Reckoning 3 also incorporates video of various people playing or pretending to play the games as well as audio of online play that further adds to the idea that a game is going on within the video as opposed to a video that tries to make game play seem passable as a continuation of the loose narrative seen in the other clips. I think it is safe to assume most people who play video games can relate to experimentation in the game. There are many clips that demonstrate this desire such as the Batman character repeatedly squatting despite his character's reputation for being dark and serious. There are also many clips that show the dynamic between the playable character and the NPCs such as the clip in which the character charges at the NPC over and over just to watch the NPC mechanically dodge and walk away seemingly unbothered by what would be considered confusing actions in real life. Another example of the characters within games redefining real life events through contrast is the queering of the masculine fighters. An uncomfortable amount of time is spent with the characters in the missionary position while they lightly choke each other and rub against each other. Wrestling and fighting is considered to be extremely masculine and heteronormative despite the very close proximity these men's genitals often come in contact with each other, but Reckoning 3 is able to make it very apparent that this masculine event we thought we knew so well has a lot of potential to be considered a homosexual activity.
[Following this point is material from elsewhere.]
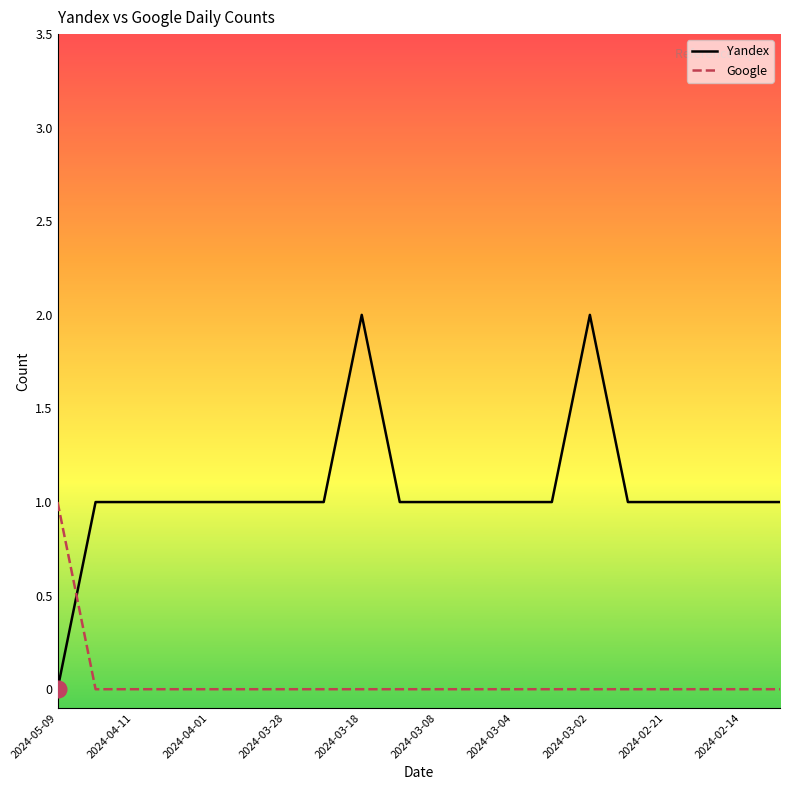

True or false: Yandex has more than 1 points higher than both neighbors.

True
Through expansive and vast amount of contrasts throughout the video, Reckoning 3 draws attention to the various experiences that we encounter during gaming and in life that we usually do not care about or pay attention to.
The point you brought up is really interesting that the repetitive and meaningless actions in games could seem funny in the real world, and actually reminds me of "Games to Fail With", where Anable argued that we could have realized the failure and ridicule of the larger system by performing meaningless labor in designed "games to fail with". You argument just raised a challenge against her argument, since we seem to get used to the weird mechanics and excuses it because it's "game world". If the game world and our world are becoming much closer like in Reckoning 3, how much longer could it take before we get used to that?